RocketMail
- RocketMail homepage (1998)
- Website type: Webmail
- Owner: Four11.com
- Website: rocketmail.com
- Commercial: Yes
- Registration: Yes
- Launched: 1996
- Current status: Defunct

= RocketMail =

Defunct free webmail website

RocketMail was one of the first major free webmail services. The service was originally a product of Four11 Corporation. For a brief time, RocketMail battled with Hotmail for the number-one spot among free webmail services. Four11, including RocketMail, was acquired by Yahoo! in 1997 for $92 million. Yahoo! assimilated the RocketMail engine. Yahoo! Mail was essentially the old RocketMail Webmail system.

At the time of the transition, RocketMail users could either choose a Yahoo! ID, since they were not guaranteed the availability of their RocketMail ID on Yahoo!, or could use username.rm as their Yahoo! ID. Thus, they were able to keep their rocketmail.com address and receive the same services as all Yahoo! users.

On 19 June 2008, Yahoo! started the RocketMail brand again by allowing new users to sign up for accounts under the rocketmail.com domain, which had not been possible since its acquisition of Four11 Corporation. In April 2013, Yahoo! closed support for creating new RocketMail email addresses; existing RocketMail accounts were not affected.

* _Data supplied_
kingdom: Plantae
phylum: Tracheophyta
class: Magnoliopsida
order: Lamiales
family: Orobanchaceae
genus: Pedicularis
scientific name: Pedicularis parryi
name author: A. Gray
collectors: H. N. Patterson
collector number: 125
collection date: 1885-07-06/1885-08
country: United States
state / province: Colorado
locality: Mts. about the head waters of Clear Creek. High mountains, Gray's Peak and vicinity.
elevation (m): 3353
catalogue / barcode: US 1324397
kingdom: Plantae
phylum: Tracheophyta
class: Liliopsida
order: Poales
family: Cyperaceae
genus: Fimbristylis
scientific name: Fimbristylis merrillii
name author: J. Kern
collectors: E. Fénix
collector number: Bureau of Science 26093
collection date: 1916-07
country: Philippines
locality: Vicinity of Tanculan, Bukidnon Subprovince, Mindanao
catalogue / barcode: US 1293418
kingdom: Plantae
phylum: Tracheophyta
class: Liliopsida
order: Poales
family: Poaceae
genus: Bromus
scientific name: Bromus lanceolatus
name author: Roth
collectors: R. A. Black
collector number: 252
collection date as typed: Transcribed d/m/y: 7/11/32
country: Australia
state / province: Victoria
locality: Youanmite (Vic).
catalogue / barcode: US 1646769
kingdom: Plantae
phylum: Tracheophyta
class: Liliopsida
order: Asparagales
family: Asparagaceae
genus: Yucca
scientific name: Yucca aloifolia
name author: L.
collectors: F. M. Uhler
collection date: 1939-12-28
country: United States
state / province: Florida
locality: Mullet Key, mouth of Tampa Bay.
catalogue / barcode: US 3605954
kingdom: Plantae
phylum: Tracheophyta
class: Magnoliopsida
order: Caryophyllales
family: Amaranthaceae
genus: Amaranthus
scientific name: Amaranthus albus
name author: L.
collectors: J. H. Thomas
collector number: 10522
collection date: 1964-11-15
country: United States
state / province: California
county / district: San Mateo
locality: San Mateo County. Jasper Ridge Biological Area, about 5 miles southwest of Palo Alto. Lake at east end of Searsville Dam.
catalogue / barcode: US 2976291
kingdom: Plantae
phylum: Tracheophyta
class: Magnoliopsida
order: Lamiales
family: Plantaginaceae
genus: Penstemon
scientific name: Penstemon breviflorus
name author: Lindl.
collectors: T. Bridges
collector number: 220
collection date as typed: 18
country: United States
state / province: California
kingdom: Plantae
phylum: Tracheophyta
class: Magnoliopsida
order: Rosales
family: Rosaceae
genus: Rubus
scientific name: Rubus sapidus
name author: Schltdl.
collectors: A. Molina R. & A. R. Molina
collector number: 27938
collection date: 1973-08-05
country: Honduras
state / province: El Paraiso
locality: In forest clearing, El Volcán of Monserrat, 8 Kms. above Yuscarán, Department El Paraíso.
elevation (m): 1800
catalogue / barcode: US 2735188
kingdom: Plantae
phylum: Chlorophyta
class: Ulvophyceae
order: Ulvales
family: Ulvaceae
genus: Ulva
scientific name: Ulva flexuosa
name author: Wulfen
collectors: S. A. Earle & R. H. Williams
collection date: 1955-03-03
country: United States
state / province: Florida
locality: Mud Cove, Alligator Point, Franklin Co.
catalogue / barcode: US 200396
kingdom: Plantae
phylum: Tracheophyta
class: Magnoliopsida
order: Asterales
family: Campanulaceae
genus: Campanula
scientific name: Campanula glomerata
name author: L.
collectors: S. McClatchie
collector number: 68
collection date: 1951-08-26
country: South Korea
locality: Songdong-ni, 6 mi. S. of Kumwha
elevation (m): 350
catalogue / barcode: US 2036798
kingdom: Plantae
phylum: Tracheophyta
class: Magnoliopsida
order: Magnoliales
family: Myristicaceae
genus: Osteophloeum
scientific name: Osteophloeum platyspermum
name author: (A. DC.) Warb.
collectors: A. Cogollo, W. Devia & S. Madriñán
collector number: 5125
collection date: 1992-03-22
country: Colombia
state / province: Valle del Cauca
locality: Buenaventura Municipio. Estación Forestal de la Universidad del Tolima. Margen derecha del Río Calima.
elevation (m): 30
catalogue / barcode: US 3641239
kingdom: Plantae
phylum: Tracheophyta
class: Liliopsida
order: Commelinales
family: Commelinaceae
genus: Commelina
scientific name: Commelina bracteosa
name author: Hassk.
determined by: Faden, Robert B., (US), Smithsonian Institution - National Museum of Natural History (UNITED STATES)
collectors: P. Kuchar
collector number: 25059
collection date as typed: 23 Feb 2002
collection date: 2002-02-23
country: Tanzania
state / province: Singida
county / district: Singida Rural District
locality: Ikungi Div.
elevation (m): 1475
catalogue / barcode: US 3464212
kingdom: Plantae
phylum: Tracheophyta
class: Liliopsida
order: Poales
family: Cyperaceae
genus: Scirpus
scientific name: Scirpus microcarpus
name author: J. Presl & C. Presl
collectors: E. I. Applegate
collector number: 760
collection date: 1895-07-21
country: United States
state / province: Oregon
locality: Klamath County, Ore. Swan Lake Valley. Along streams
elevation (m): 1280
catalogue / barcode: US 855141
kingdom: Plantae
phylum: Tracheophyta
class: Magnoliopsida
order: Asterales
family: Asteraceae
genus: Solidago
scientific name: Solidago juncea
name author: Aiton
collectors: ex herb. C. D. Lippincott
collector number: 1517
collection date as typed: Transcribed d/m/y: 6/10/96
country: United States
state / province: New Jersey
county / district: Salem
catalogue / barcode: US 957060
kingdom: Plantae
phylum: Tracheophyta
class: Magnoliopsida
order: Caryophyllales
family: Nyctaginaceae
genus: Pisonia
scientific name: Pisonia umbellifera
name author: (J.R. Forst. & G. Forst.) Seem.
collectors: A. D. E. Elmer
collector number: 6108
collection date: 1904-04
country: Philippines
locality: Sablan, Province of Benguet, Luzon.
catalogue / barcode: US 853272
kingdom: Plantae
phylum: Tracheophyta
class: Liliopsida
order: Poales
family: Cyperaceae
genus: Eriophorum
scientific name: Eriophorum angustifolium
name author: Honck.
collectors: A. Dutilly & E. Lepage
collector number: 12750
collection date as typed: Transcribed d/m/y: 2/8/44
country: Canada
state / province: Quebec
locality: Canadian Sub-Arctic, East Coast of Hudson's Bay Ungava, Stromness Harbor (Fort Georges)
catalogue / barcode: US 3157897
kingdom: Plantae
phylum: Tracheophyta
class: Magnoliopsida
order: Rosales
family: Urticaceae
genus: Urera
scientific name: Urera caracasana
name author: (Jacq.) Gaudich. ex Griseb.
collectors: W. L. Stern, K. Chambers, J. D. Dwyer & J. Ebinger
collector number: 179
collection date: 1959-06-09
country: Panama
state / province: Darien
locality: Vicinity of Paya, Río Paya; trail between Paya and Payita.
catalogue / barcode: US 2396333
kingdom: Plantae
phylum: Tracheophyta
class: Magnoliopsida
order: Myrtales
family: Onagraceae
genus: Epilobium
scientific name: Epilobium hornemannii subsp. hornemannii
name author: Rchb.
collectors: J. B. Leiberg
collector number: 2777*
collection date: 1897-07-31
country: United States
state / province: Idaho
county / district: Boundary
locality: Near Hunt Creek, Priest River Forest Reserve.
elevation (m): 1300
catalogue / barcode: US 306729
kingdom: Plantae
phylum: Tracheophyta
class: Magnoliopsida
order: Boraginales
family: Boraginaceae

* _Goal of the exercise_
From the RocketMail text, extract the passage starting with "- Website type: Webmail" and going on through "RocketMail Webmail system.". The material isn't needed for this work.

* _Solution_
- Website type: Webmail
- Owner: Four11.com
- Website: rocketmail.com
- Commercial: Yes
- Registration: Yes
- Launched: 1996
- Current status: Defunct

= RocketMail =

Defunct free webmail website

RocketMail was one of the first major free webmail services. The service was originally a product of Four11 Corporation. For a brief time, RocketMail battled with Hotmail for the number-one spot among free webmail services. Four11, including RocketMail, was acquired by Yahoo! in 1997 for $92 million. Yahoo! assimilated the RocketMail engine. Yahoo! Mail was essentially the old RocketMail Webmail system.